_Task requirements_.
In the entries below, find the string "with" and return each line holding it.

####################

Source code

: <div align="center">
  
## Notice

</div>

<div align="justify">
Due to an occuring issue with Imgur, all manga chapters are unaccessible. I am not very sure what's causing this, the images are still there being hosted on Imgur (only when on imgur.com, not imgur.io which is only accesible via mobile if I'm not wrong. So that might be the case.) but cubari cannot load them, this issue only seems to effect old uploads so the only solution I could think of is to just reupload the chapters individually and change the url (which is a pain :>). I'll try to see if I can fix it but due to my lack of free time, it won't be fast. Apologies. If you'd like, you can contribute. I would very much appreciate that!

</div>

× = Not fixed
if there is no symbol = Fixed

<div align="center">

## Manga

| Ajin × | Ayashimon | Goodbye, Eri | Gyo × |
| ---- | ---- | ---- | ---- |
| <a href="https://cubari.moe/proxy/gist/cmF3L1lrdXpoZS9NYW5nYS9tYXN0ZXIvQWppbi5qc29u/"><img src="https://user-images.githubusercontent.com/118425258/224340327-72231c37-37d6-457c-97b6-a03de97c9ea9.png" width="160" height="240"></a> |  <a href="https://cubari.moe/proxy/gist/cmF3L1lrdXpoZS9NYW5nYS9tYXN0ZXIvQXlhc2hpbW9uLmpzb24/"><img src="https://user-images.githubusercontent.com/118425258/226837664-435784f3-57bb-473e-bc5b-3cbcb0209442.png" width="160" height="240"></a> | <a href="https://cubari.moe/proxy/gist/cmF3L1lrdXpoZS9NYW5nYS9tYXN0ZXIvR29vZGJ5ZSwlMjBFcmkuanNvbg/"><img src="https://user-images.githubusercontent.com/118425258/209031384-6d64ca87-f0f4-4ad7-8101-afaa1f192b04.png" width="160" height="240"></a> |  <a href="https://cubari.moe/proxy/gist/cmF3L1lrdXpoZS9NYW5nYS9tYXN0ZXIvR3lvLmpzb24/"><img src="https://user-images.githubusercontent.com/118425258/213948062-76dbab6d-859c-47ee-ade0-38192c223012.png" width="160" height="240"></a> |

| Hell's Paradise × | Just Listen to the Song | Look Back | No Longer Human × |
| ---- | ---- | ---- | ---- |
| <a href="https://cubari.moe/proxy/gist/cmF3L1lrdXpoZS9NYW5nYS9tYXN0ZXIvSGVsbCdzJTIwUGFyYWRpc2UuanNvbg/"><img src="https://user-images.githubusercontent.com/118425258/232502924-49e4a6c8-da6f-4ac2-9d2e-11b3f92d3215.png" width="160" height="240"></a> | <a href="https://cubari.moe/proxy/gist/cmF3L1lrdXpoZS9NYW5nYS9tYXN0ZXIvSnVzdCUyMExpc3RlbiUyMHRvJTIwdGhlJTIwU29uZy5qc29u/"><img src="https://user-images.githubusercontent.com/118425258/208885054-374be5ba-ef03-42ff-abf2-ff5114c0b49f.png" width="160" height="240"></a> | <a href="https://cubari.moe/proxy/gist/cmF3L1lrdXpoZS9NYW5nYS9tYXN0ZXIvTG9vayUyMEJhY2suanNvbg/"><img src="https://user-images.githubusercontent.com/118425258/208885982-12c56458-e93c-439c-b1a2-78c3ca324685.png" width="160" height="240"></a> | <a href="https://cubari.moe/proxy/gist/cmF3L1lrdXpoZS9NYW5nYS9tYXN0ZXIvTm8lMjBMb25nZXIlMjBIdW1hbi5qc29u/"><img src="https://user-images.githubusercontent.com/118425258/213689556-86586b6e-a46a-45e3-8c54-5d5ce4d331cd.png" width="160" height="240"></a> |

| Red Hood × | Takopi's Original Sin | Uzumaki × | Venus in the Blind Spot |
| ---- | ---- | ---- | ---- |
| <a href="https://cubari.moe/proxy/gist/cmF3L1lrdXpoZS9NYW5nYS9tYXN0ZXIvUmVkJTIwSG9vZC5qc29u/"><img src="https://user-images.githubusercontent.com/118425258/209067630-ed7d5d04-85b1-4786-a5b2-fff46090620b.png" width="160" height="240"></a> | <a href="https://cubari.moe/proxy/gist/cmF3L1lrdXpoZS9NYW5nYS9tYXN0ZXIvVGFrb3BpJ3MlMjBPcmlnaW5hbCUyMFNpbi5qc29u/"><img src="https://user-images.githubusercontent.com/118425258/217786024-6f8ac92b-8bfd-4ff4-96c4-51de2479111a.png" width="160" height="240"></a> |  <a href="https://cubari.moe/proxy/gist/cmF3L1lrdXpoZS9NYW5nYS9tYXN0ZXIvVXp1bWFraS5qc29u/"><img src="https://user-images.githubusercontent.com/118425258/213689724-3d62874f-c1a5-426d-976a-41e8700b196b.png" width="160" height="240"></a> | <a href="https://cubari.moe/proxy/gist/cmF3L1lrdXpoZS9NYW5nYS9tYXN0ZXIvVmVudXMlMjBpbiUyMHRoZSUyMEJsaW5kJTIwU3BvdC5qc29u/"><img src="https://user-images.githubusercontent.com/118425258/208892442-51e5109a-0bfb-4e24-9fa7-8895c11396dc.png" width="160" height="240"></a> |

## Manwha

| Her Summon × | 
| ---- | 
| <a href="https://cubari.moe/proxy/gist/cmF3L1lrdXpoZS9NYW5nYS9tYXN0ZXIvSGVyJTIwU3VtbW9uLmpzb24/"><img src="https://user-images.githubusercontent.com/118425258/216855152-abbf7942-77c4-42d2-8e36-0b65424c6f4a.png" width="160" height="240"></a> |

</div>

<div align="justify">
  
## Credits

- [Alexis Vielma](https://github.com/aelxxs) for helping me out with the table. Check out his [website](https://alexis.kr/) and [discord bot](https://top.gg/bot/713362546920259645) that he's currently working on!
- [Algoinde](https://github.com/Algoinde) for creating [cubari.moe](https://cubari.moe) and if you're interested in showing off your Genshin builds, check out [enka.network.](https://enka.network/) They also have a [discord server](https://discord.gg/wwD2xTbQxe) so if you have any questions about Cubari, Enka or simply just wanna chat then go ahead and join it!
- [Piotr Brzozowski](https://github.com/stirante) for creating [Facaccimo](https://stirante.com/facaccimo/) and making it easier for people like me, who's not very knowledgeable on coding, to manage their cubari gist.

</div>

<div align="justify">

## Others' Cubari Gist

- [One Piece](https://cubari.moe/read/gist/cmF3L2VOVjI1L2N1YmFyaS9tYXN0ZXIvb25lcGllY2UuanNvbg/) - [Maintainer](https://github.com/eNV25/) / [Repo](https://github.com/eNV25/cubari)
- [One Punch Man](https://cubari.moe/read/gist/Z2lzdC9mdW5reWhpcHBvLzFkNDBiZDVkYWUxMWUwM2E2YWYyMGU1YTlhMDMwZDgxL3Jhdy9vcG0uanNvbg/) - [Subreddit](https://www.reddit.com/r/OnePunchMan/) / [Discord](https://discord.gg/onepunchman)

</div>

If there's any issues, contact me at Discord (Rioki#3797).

####################

_Exercise solution_.
Due to an occuring issue with Imgur, all manga chapters are unaccessible. I am not very sure what's causing this, the images are still there being hosted on Imgur (only when on imgur.com, not imgur.io which is only accesible via mobile if I'm not wrong. So that might be the case.) but cubari cannot load them, this issue only seems to effect old uploads so the only solution I could think of is to just reupload the chapters individually and change the url (which is a pain :>). I'll try to see if I can fix it but due to my lack of free time, it won't be fast. Apologies. If you'd like, you can contribute. I would very much appreciate that!
- [Alexis Vielma](https://github.com/aelxxs) for helping me out with the table. Check out his [website](https://alexis.kr/) and [discord bot](https://top.gg/bot/713362546920259645) that he's currently working on!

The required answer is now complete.